━━━ Passage provided ━━━

Organic matter degradation in sediments of the York River estuary: Effects of biological vs. physical mixing

Abstract

We investigated the influence of biological and physical seabed disturbance on the degradation of bulk organic matter and source specific lipid biomarker compounds by measuring downcore changes in bulk elemental composition, bulk stable isotopic (δ 13C and δ 15N) signatures, and lipid biomarker compounds in sediment cores collected from two sites in the York River, a subestuary of the Chesapeake Bay, USA. One site (LY) is influenced by biological mixing (bioturbation), restricted to the upper 15–20 cm, while the other site (POD) experiences intense, episodic physical mixing events that penetrate 50–100 cm into the sediment. We utilized a suite of auxiliary measurements to constrain the sources of organic matter, depositional environments, and general ages of the cores. Diagenetic modeling of total organic carbon and total nitrogen in sediments yielded higher apparent rate constants for POD than LY suggesting that the physical mixing regime promotes enhanced degradation of bulk organic matter. Apparent rate constants for select lipids representing distinct sources of organic matter were also higher at POD than LY for all but the most labile (i.e., diatom-derived fatty acids) biomarkers. Differences in stanol/stenol ratios also supported enhanced diagenesis of stenols at POD. The source-specific biomarkers, while useful in qualitatively identifying the sources of sedimentary organic matter, likely do not represent the full spectrum of its reactivity. However, based on our results, we hypothesize that the intense sediment disturbance at POD promotes degradation of more recalcitrant organic material, due to prolonged exposure to oxygen and other electron acceptors (e.g., NO 3 −, Mn and Fe oxides). In contrast, the degradation of more labile constituents is equally facilitated by biological and physical disturbance.

━━━ Exercise data ━━━

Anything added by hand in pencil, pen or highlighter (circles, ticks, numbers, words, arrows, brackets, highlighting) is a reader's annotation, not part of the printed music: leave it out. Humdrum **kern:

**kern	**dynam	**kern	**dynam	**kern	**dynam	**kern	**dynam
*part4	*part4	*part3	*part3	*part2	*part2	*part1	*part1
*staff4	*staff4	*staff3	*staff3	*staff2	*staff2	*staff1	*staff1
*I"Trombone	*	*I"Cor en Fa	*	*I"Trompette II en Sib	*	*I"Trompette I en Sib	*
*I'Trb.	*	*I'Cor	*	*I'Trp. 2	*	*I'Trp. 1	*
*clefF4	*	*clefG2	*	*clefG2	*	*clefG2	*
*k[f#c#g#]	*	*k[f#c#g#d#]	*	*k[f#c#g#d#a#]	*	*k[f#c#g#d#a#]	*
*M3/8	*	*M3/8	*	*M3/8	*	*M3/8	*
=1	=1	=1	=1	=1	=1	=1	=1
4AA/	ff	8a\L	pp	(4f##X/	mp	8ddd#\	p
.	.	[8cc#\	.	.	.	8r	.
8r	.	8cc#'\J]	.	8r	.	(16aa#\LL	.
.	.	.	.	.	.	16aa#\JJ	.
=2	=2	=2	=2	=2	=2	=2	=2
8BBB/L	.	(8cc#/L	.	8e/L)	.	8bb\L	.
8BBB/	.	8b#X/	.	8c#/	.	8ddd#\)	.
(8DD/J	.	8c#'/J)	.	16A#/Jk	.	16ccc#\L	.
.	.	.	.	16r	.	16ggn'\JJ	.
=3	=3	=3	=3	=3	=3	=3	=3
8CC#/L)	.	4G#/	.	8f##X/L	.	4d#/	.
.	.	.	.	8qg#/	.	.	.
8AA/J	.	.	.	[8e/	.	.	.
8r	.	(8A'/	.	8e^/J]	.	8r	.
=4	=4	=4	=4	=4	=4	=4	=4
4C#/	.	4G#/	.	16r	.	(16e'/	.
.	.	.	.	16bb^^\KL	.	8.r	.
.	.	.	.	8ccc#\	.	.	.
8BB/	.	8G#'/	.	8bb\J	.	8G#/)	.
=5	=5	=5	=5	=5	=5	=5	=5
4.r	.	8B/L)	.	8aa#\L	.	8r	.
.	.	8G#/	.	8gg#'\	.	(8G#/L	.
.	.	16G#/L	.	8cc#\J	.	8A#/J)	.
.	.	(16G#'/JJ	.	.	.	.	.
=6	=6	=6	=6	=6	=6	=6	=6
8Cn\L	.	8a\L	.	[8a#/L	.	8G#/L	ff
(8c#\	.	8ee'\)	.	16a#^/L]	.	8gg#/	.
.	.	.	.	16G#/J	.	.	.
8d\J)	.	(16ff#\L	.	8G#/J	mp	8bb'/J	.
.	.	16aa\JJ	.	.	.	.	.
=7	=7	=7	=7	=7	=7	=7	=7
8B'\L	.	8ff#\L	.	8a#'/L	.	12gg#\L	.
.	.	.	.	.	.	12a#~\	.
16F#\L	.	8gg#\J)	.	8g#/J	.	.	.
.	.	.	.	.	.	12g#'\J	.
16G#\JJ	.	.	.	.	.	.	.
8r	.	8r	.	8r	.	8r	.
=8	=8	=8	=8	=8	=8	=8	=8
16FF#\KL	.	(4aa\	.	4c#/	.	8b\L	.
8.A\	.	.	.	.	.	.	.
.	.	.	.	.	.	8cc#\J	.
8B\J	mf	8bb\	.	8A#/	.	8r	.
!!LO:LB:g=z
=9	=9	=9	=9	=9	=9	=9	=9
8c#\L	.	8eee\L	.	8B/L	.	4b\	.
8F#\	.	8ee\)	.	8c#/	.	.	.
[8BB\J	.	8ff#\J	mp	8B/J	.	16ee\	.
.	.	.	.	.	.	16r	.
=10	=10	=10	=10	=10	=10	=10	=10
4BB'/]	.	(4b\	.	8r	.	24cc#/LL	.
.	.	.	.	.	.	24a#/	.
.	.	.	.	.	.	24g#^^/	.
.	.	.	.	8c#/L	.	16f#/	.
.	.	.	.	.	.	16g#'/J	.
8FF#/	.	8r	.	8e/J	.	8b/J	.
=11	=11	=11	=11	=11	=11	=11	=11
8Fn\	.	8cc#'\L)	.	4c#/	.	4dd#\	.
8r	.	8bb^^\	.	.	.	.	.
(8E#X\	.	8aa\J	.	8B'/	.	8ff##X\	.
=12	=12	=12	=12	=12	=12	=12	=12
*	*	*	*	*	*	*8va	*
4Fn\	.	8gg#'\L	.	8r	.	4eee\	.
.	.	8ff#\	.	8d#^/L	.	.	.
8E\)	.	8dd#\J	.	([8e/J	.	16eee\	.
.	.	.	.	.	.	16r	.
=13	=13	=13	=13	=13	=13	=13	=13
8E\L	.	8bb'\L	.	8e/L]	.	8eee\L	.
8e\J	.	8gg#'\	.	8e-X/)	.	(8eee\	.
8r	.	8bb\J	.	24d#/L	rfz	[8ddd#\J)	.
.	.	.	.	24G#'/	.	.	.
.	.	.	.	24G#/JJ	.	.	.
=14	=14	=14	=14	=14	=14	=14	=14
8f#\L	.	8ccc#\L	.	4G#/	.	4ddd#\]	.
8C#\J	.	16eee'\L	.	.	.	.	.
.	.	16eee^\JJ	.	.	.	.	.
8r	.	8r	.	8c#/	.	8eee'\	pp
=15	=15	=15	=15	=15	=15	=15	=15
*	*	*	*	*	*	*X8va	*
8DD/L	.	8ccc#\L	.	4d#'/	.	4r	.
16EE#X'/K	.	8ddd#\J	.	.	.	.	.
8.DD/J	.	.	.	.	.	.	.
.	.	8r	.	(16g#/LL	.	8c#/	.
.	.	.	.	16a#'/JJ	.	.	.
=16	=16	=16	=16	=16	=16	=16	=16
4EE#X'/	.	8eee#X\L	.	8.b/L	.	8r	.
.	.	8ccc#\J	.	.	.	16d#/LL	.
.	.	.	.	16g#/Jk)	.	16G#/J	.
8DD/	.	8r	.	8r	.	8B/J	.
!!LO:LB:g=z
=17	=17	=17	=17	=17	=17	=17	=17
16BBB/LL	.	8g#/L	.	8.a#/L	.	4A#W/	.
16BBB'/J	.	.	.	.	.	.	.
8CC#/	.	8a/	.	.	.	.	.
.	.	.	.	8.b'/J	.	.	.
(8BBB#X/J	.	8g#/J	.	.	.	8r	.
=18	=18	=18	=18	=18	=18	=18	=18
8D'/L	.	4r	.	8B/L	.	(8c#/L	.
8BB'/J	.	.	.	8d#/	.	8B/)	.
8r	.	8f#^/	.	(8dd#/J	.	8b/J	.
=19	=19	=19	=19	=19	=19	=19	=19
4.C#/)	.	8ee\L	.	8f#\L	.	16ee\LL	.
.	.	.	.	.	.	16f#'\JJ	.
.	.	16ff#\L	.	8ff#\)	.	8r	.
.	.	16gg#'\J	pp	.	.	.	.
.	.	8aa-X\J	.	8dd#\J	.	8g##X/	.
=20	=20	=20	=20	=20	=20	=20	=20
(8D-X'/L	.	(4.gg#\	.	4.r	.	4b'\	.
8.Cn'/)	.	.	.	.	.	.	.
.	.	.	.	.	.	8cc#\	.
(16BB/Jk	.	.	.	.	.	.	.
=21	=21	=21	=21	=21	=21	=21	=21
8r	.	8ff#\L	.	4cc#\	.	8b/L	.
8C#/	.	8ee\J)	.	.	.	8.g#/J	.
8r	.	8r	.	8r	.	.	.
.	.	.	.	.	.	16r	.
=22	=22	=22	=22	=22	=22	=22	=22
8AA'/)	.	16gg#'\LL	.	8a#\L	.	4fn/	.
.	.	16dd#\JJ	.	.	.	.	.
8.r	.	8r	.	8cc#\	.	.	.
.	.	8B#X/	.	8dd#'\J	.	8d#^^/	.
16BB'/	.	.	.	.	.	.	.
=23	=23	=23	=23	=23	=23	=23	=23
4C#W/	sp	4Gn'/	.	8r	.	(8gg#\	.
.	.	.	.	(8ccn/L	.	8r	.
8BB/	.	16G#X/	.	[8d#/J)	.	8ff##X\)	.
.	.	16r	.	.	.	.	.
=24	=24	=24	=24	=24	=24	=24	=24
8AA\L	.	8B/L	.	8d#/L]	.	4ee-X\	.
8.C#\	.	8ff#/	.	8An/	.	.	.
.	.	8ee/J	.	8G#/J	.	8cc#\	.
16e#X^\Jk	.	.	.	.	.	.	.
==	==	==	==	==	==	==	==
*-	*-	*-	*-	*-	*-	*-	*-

━━━

*About this task*
According to the York River sediment abstract, how deep into the sediment do the physical mixing events at the POD site penetrate? Answer using only the York River sediment abstract, not the listing.

*The completed task*
They penetrate 50–100 cm into the sediment.